Looking at cadavers — looking at death — and spending hours grappling with it gives med students time to reflect. That’s important. Even if models are redesigned to build in variance, it’s unclear whether they could create the opportunity to empathize. Ericka Johnson, a professor in technology and social change at Linköping University, began studying the impact of pelvic simulation training in the early 2000s. Simulators are designed to monitor the pressure students apply internally, but interviews with professional patients who teach pelvic exams find that the criteria that mattered most to these patients went far beyond that. They were concerned with the student’s body posture and body language, how they made eye contact, how they asked questions and elicited information, and the temperatures of the metal speculum and lubricant. As Johnson writes about the simulator’s design, “the patient’s experience of a medical practice is not merely silenced or made invisible, it is never even considered.” By erasing the possibility of developing these skills, the simulator’s design designates these skills as unimportant.

Anyone who has received a pelvic exam knows that technical proficiency is not enough. Erasing a patients’ experience during a pelvic exam isn’t just a matter of respect or sensitivity — it has a measurable effect on patients’ health. Anxiety around the pelvic exam sometimes leads patients to put off or avoid the exam all together. And people who don’t like their provider’s bedside manner are less likely to accurately share their medical history, follow their doctor’s recommendations, or keep appointments. Simulation that completely erases the provider’s ability to empathize with a patient likely has a measurable impact on patient outcome.

“Internalizing that ineffable sense that variation is normal and natural is just fundamental for medicine,” Callum Ross told me. The axes of diversity students see extend beyond age, gender, and ethnicity. It’s not just anatomy that varies; patients — people — also have unique cultural experiences and religious beliefs, and carry their own complicated histories that inform how they interact with the medical system. Recognizing this saves lives: Recent studies have shown that when doctors view patients as individuals on these axes as well, patients have measurably better health outcomes managing everything from asthma to diabetes to hypertension.


When Gilbert Daniels realized that a standard cockpit designed for the average body would imperil most pilots, he recommended adjustable cockpits so pilots could adapt equipment to their longer-than-average legs or shorter-than-average arms. Airplane manufacturers balked at first; the leading companies said that incorporating variation would be too difficult, exorbitantly expensive, and take too long. The air force insisted, and the adjustable equipment turned out to be fairly easily installed. The crash rate plummeted.

Daniel’s math ended the idea of a single, “real” pilot’s body, but discussions about medical simulators still focus on the idea of physical fidelity to a “real” patient body. As Johnson writes, new simulators often include instructions for future improvements like more realistic skin tone and texture — and when a simulator enters the educational field, professors ask whether it mimics a “real” patient body. Working toward this type of fidelity has advantages — students can see how skin color changes from shock, and feel how much pressure is needed to give a proper chest compression — but it also has pitfalls. Physical fidelity doesn’t require simulators to incorporate diversity, variance or patient experience into their design; and the push toward fidelity can hide the need for these other elements.

The Norma contest reminds us that models designed without variance end up representing no one, while the example of the car crash dummies prove that simulators that ignore diversity can have deadly outcomes for underrepresented groups. Medicine’s history of pathologizing variance gives us no reason to assume these features would inevitably be incorporated into models, and the automobile industry’s initial resistance to designing more varied models reminds us that companies hesitate to develop these features unless consumers clamor for them. What’s most needed next isn’t a simulator that better recreates the texture and hue of an organ, but one that is designed to better incorporate the messy specificities of life.

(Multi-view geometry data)
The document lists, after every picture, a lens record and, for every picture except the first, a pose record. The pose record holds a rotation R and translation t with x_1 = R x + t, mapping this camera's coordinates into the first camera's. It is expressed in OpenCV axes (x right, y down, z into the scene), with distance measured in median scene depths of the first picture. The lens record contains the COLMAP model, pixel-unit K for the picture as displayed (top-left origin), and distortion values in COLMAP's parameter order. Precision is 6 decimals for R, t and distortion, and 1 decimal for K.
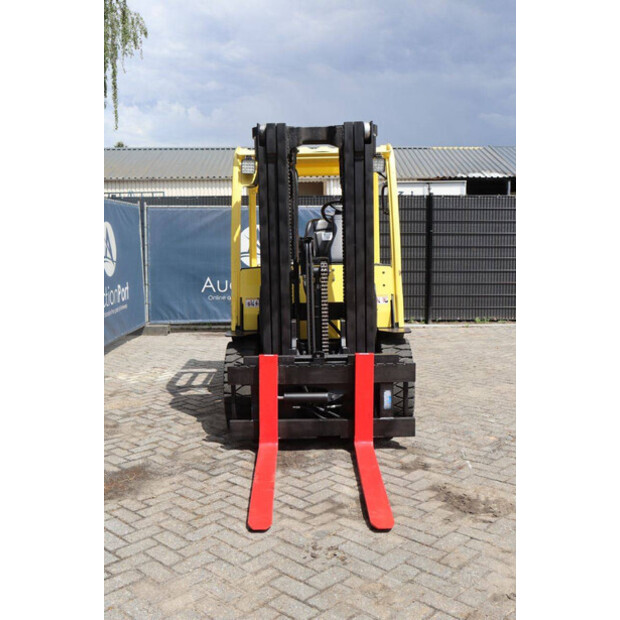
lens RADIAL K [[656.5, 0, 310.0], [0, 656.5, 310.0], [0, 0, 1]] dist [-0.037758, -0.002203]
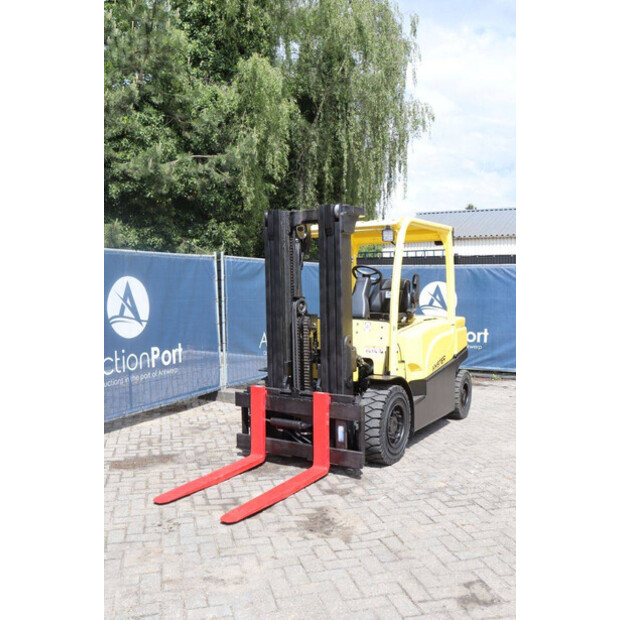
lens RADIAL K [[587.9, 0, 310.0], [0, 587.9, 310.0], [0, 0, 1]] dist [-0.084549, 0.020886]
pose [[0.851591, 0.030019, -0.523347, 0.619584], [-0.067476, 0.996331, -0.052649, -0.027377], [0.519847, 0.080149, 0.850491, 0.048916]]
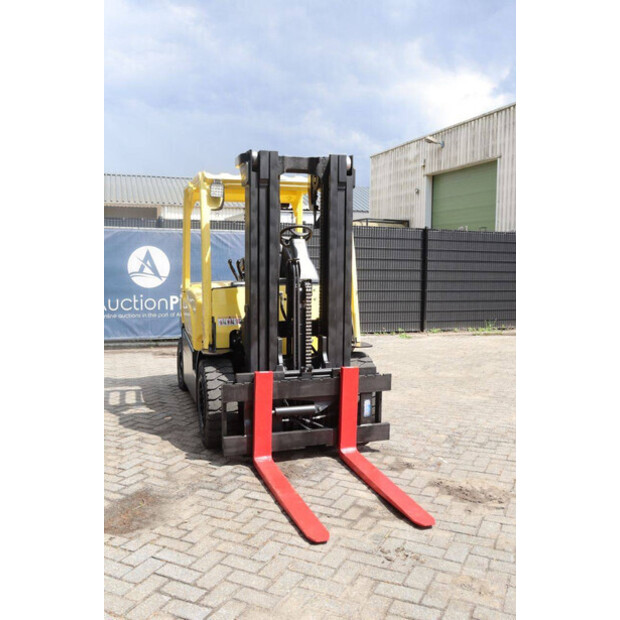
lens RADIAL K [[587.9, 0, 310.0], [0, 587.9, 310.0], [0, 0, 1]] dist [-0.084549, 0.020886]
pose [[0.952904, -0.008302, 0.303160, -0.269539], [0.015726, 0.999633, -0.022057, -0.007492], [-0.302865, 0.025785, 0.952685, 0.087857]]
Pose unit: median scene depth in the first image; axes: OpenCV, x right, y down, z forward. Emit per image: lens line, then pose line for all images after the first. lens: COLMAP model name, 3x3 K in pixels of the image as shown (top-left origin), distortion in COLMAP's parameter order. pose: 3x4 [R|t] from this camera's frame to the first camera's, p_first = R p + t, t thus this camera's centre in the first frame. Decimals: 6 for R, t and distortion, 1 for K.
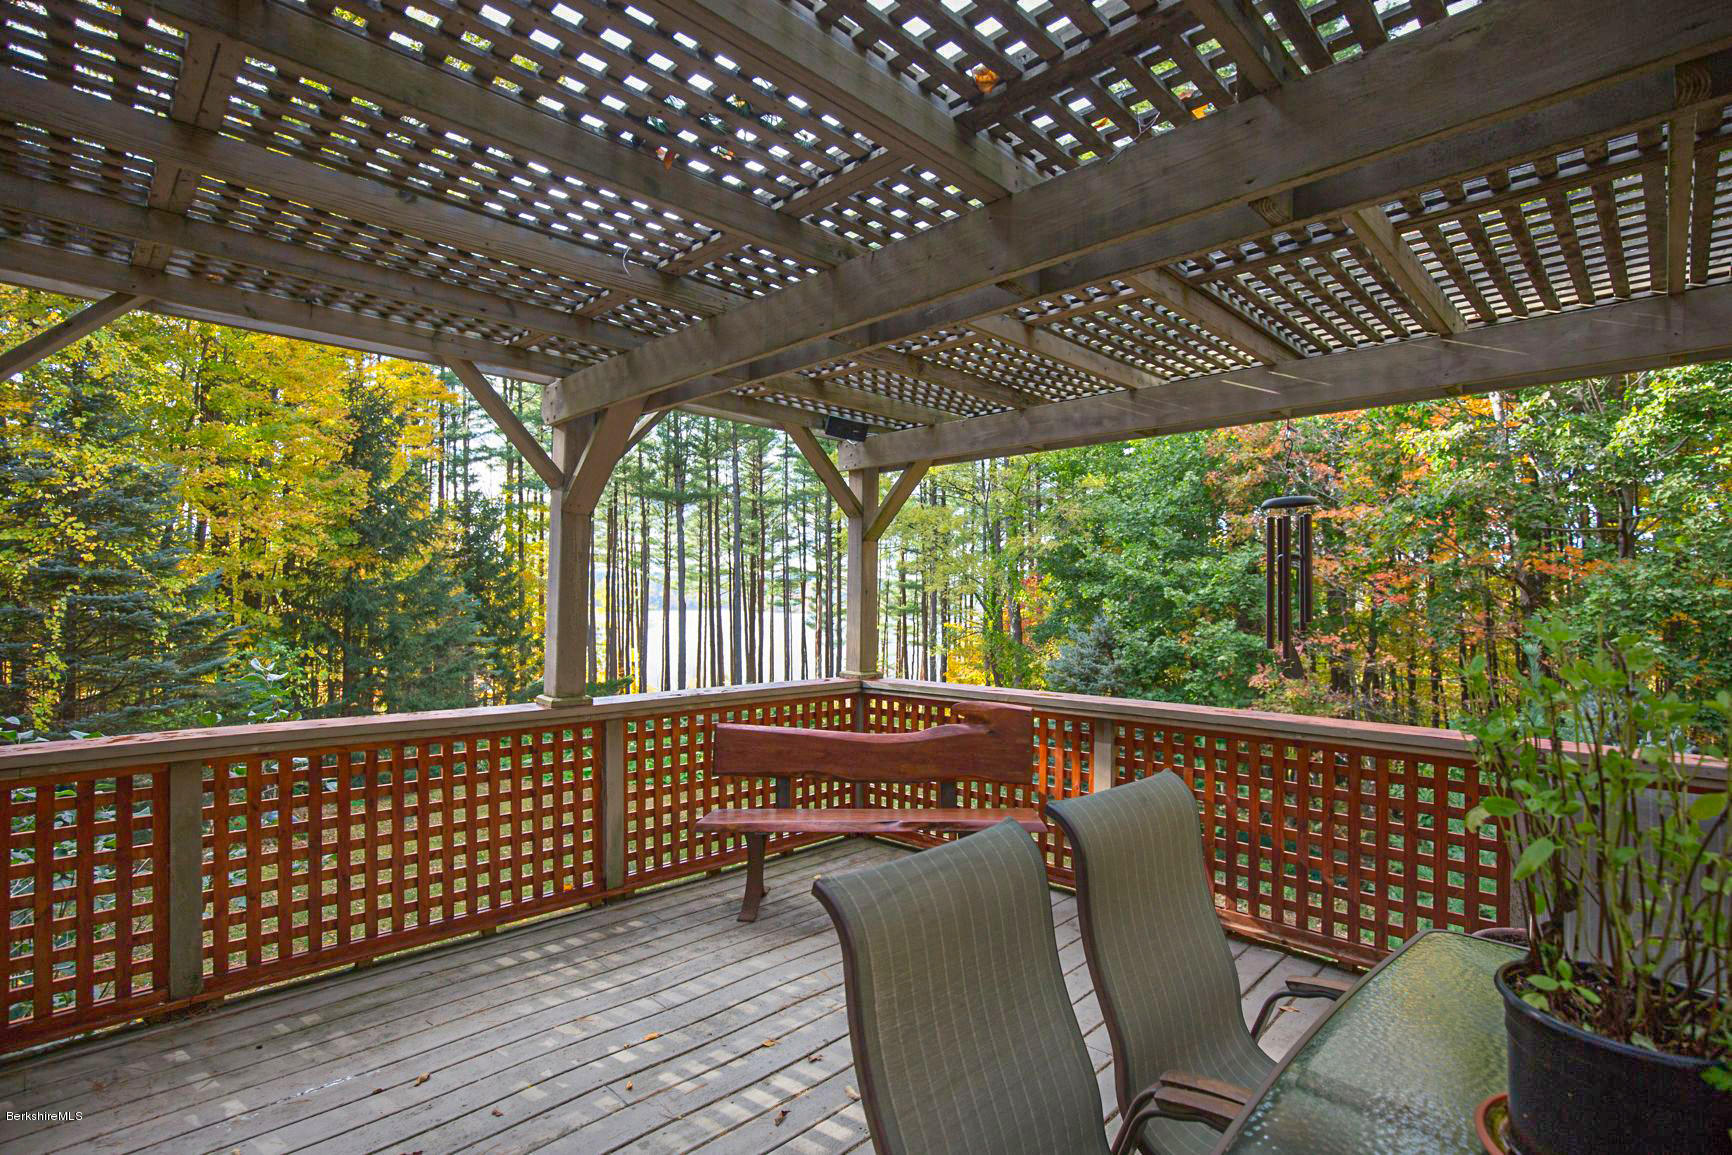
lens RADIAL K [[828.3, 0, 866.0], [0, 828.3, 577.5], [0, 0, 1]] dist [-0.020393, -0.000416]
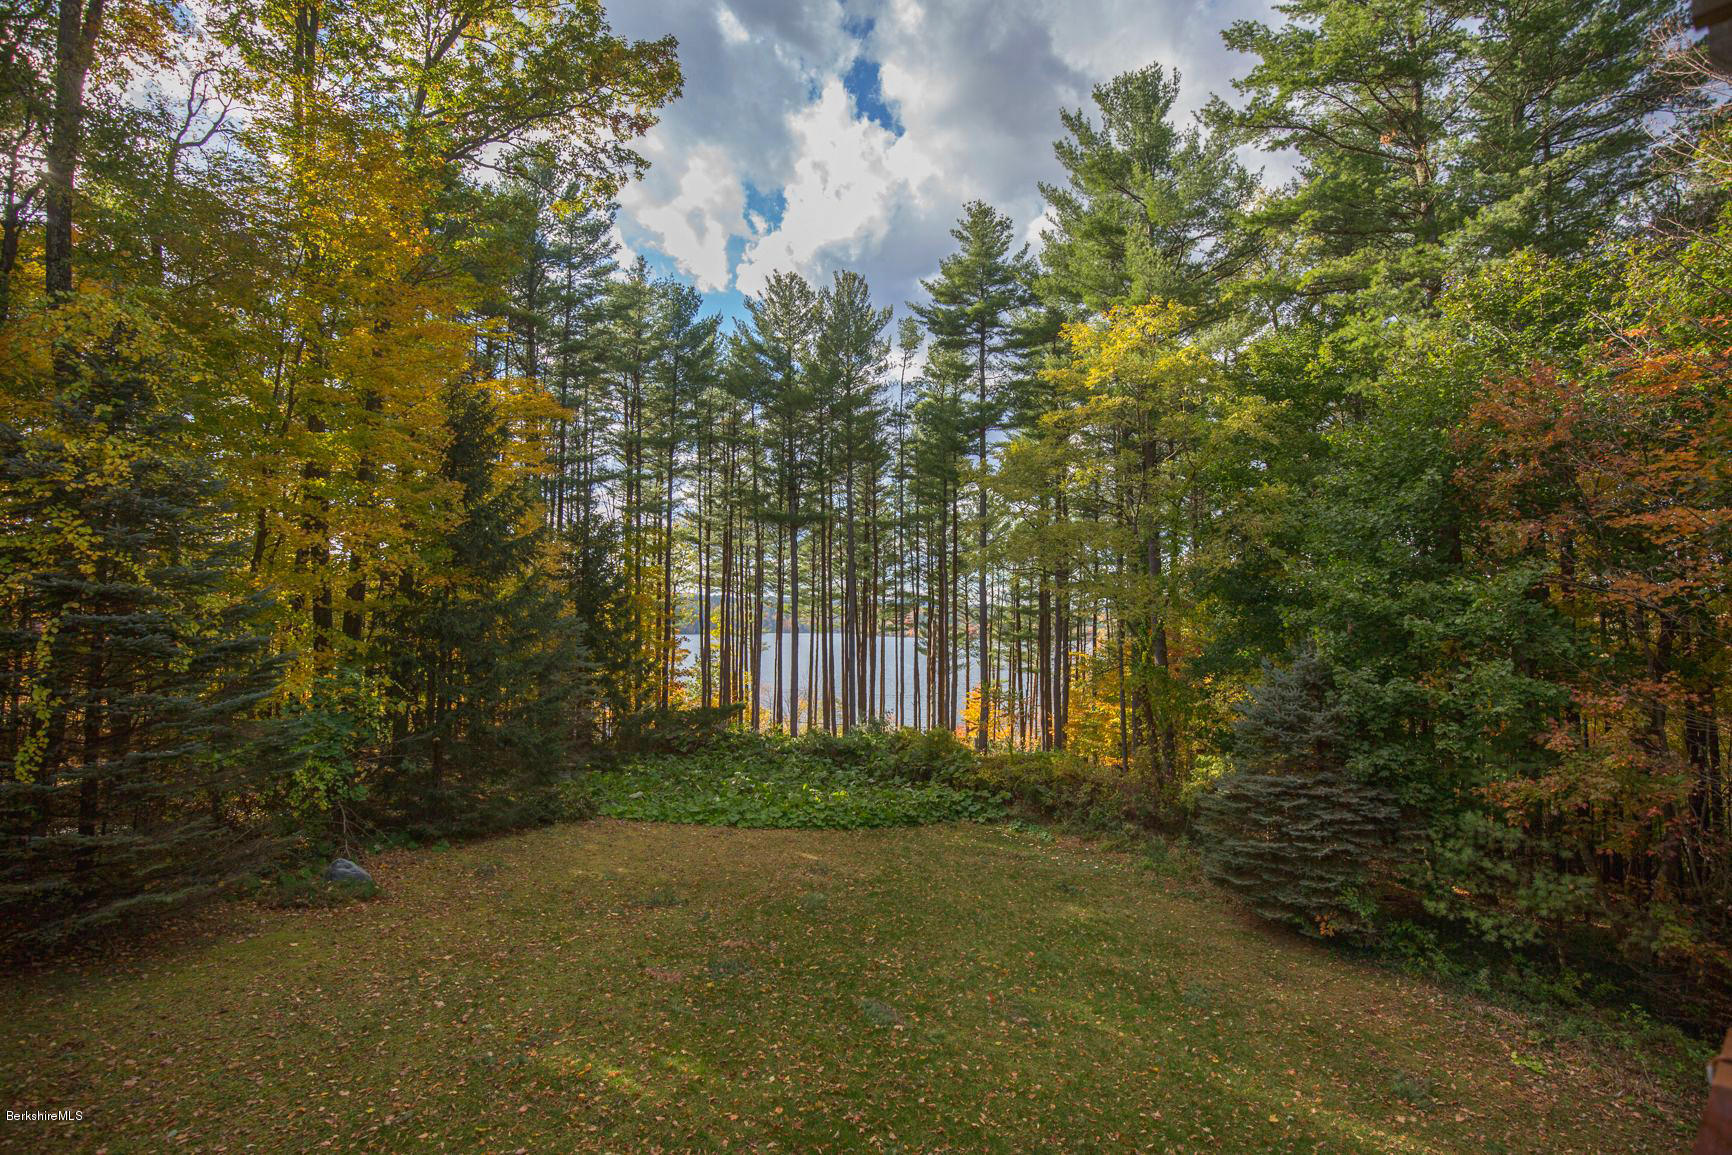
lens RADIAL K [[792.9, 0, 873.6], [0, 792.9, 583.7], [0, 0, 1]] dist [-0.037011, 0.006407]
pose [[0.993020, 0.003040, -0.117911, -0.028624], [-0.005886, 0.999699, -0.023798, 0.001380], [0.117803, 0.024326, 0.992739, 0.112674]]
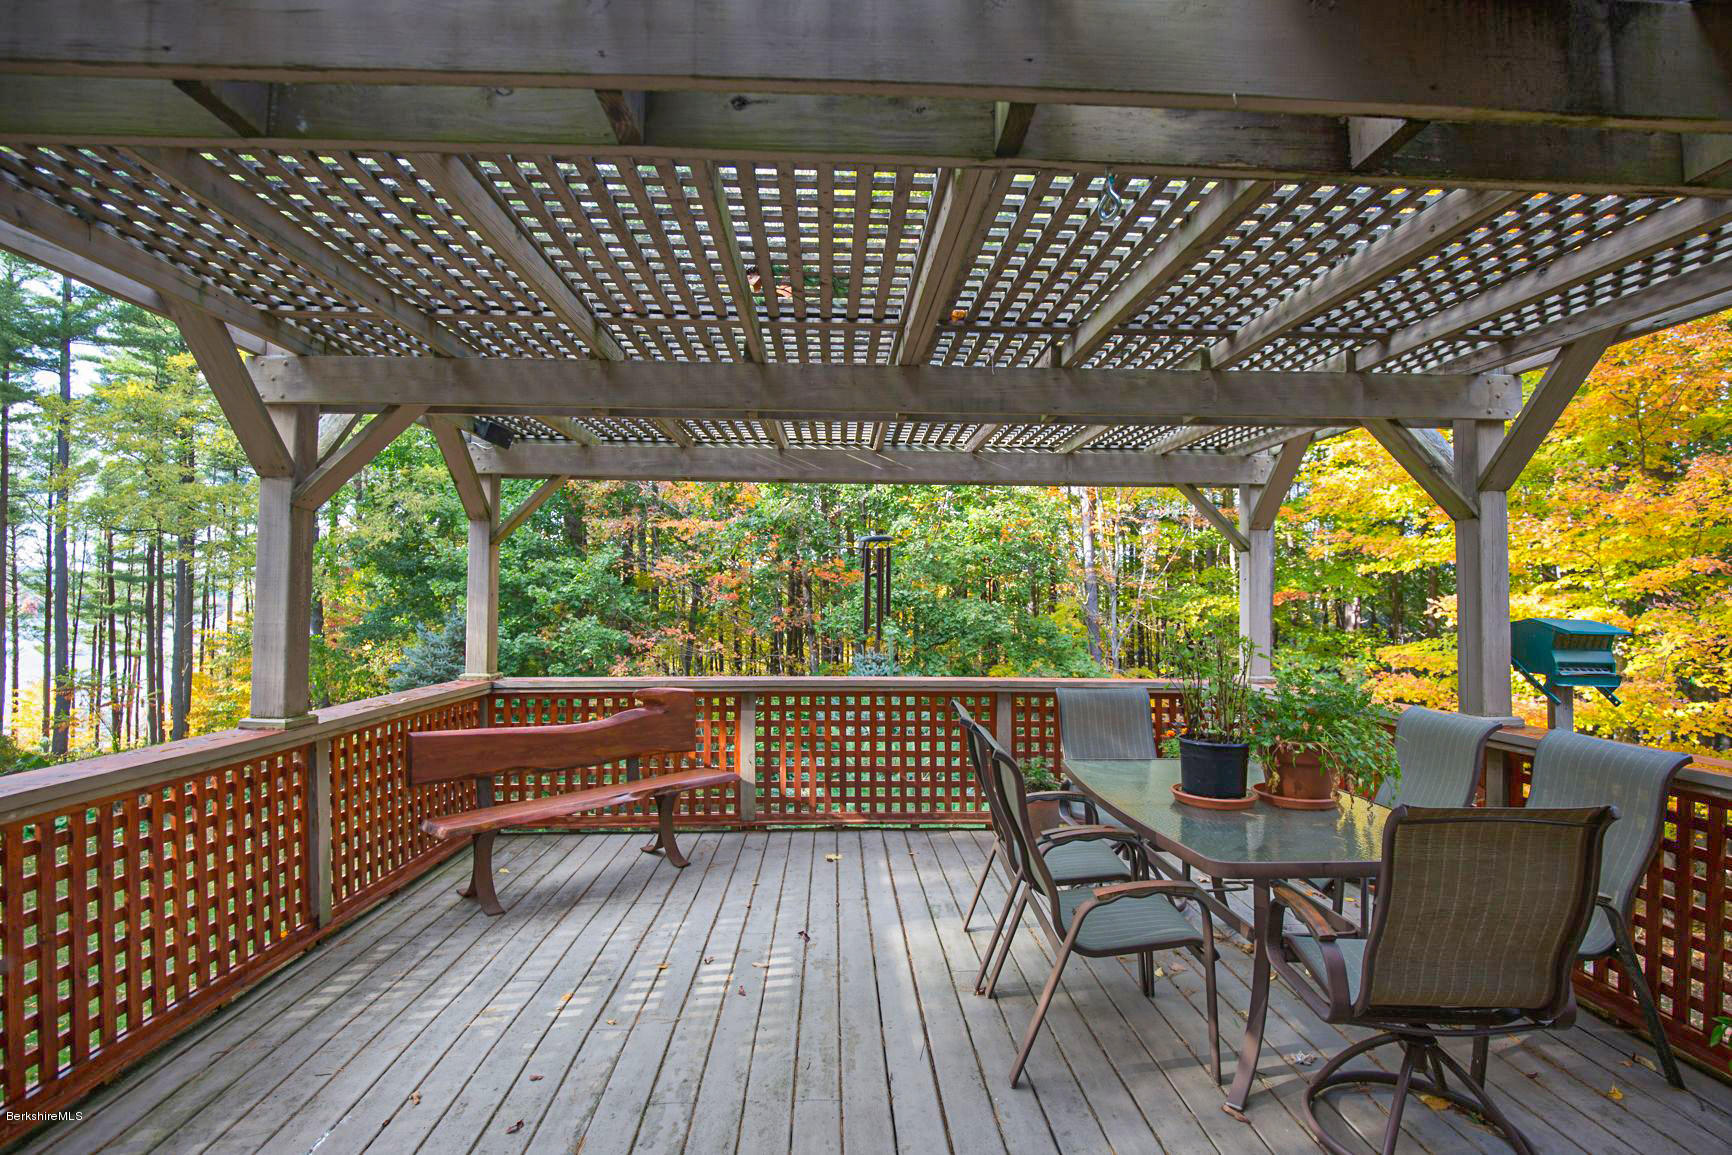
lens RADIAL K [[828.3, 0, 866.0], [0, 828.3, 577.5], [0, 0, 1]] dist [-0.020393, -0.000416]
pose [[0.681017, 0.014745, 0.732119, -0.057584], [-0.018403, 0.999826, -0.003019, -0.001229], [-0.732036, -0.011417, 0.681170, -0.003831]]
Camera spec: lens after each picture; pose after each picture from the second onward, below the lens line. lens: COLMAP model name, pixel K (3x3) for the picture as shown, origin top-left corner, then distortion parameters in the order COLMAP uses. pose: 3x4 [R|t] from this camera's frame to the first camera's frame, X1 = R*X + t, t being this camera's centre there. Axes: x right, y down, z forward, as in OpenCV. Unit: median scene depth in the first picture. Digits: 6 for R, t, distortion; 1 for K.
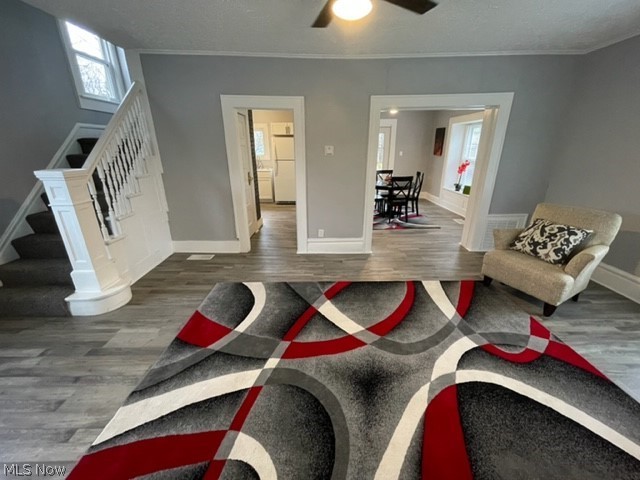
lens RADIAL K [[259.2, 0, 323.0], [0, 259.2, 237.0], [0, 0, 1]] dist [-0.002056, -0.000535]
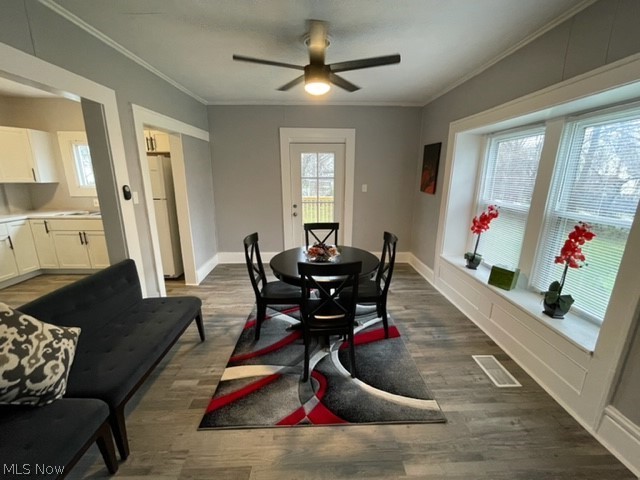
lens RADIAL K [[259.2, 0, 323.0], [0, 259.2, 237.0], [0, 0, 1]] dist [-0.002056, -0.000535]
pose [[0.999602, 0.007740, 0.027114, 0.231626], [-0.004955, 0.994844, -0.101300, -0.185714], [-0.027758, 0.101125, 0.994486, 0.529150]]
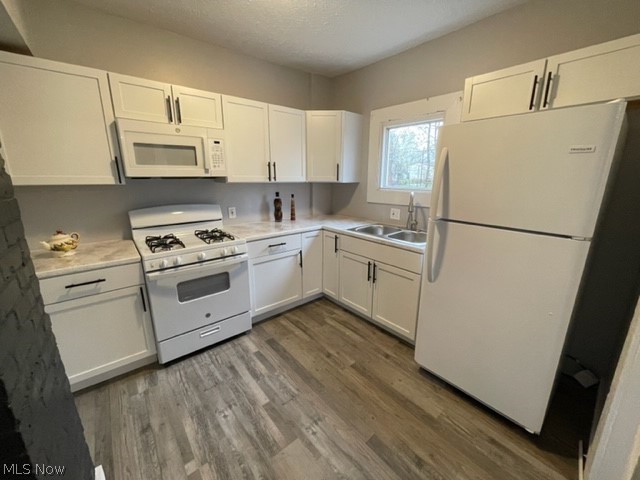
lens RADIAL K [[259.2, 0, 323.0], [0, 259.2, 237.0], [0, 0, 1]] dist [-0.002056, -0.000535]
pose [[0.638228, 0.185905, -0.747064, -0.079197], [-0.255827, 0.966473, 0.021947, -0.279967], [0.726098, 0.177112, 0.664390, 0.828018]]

Exercise tasks
A – Reproduce the passage on medical simulators between "Anyone who has" and "on patient outcome.", inclusive, swapping "pelvic exam" for "gynecological exam".
B – According to the passage on medical simulators, at which university is Ericka Johnson a professor?
The records are separate material with no connection to the passage on medical simulators.

Responses by task
A –
Anyone who has received a gynecological exam knows that technical proficiency is not enough. Erasing a patients’ experience during a gynecological exam isn’t just a matter of respect or sensitivity — it has a measurable effect on patients’ health. Anxiety around the gynecological exam sometimes leads patients to put off or avoid the exam all together. And people who don’t like their provider’s bedside manner are less likely to accurately share their medical history, follow their doctor’s recommendations, or keep appointments. Simulation that completely erases the provider’s ability to empathize with a patient likely has a measurable impact on patient outcome.

B – Linköping University